James Brown on the screen was something to see

Author: James Sullivan
Click here to view original web page at www.bostonglobe.com

 | Globe Correspondent   July 26, 2014

Universal Pictures

Chadwick Boseman stars as James Brown in “Get on Up,” which opens Friday.

Famously, James Brown took the stage to a litany of nicknames: the Godfather of Soul! Soul Brother Number One! The Hardest Working Man in Show Business! But the best one of all might have been the one you’ve heard the least: Butane James. Because James Brown lit it up, every time.

“Get on Up,” the James Brown biopic, opens Friday. As we prepare to watch the fine young actor Chadwick Boseman (he was Jackie Robinson last year in “42”) take on the daunting task of portraying one of the more inimitable human beings of the electronic age, here’s a playlist of some of the late soul dynamo’s best, most spectacular performances. (Though frankly, any clip of him at all is a master class in stage magnetism.)

Dance Lesson

“James Brown is my greatest in inspiration,” Michael Jackson said at a memorial service, in Augusta, Ga., five days after the Godfather’s death, on Christmas Day 2006. “When I saw him move, I was mesmerized.” When you see this YouTube favorite — even if you’ve seen it before — you’ll know the feeling. Brown casually demonstrates all his “Soul Train” moves — the Boogaloo, the Camel Walk, the Mashed Potatoes and, of course, the James Brown — in an empty dance studio. No one was better — not even Michael.

‘Soul Power’

A sequel of sorts to the exceptional “When We Were Kings,” Leon Gast’s 1996 documentary on the Ali-Foreman “Rumble in the Jungle” in Kinshasa, in 1974, “Soul Power” zeroes in on Zaire 74, the three-day music festival that featured B. B. King, Bill Withers, the Spinners, and several African acts. In a skintight jumpsuit with “GFOS” — Godfather of Soul — lettered in glitter on the abdomen, Brown takes the stage with his patented magic footwork, drops into a deep split, and takes off from there.

‘TAMI Show’

The legend: A 21-year-old Mick Jagger was quaking in his Beatle boots to lead his band, the Rolling Stones, onstage after the indomitable James Brown. The occasion was the filming of this 1964 concert feature that showcased Marvin Gaye, Chuck Berry, the Beach Boys and more. In a recent interview about “Get on Up,” which he’s co-producing, Jagger addressed his supposed star-struck stupor in the shadow of one of his biggest heroes: “In the end . . . we had to work harder, and he worked harder, so maybe it was a better show because of it.” The movie is living proof.

‘Man to Man’

Filmed at the Apollo Theater six years after Brown’s landmark original live recording there, this syndicated TV special included stark footage of the then-newly politicized singer walking the streets of Harlem and Watts, expounding on civil rights and the country’s race relations. “I told him, ‘If you want to, you can be the next meaningful leader of our race,’ ” recalled community organizer Donald Warden, as quoted in a Life magazine cover story around the time.
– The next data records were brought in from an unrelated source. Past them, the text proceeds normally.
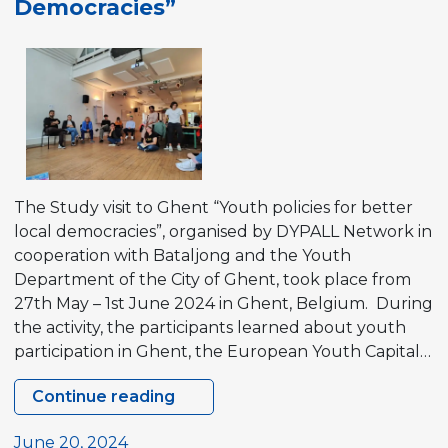
Democracies”
in
Norway
The Study visit to Ghent “Youth policies for better
local democracies”, organised by DYPALL Network in
cooperation with Bataljong and the Youth
Department of the City of Ghent, took place from
27th May – 1st June 2024 in Ghent, Belgium. During
the activity, the participants learned about youth
participation in Ghent, the European Youth Capital…
Continue reading
Study
visit
June 20, 2024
Reissued as “James Brown Live at the Apollo ’68” on the 2008 box set “I Got the Feelin’: James Brown in the ’60s.”

‘Sex Machine’

Longtime sideman Bobby Byrd gets a costarring role in this TV appearance from 1971, nailing an elaborate palm-slapping, hip-bumping routine with the boss. Resistance is futile: Go ahead and shake your moneymaker.

‘Beat the Devil’

In this bizarro 2002 short film made as a promotional piece for BMW (directed by Tony Scott), Gary Oldman plays an all-the-way-mad Prince of Darkness, and James Brown the aging performer who wants to renegotiate. “Remember me?” he asks. In a flashback, we see a very young James standing by himself at a crossroads, where he lands a backflip in a split.

Live at Boston Garden, April 5, 1968

On the night after Martin Luther King Jr. was assassinated, Brown went ahead with a scheduled concert at Boston Garden. New mayor Kevin White helped arrange for the show to be simulcast on WGBH, and the lure of the broadcast is often credited for keeping the peace in Boston, as other major cities endured riots. At one point, Brown’s young fans begin to rush the stage. Tensions soar as police knock them back, but the singer waves them off. “Are we together or we ain’t?” he cries. Having seized control of a volatile situation, he directs his band to throttle into “I Can’t Stand Myself (When You Touch Me)”: “Hit the thing!”

‘Soul Train’

The tiny stage on the set could barely contain Brown’s hot big band, much less the frontman himself. From the fierce bass line of “Hot Pants” (which later inspired Public Enemy’s “Fight the Power”) to “Get on the Good Foot” and “Make It Funky,” this is Brown’s band at its tightest. Which is saying something.

James Sullivan is the author of “The Hardest Working Man:
How James Brown Saved the Soul of America.”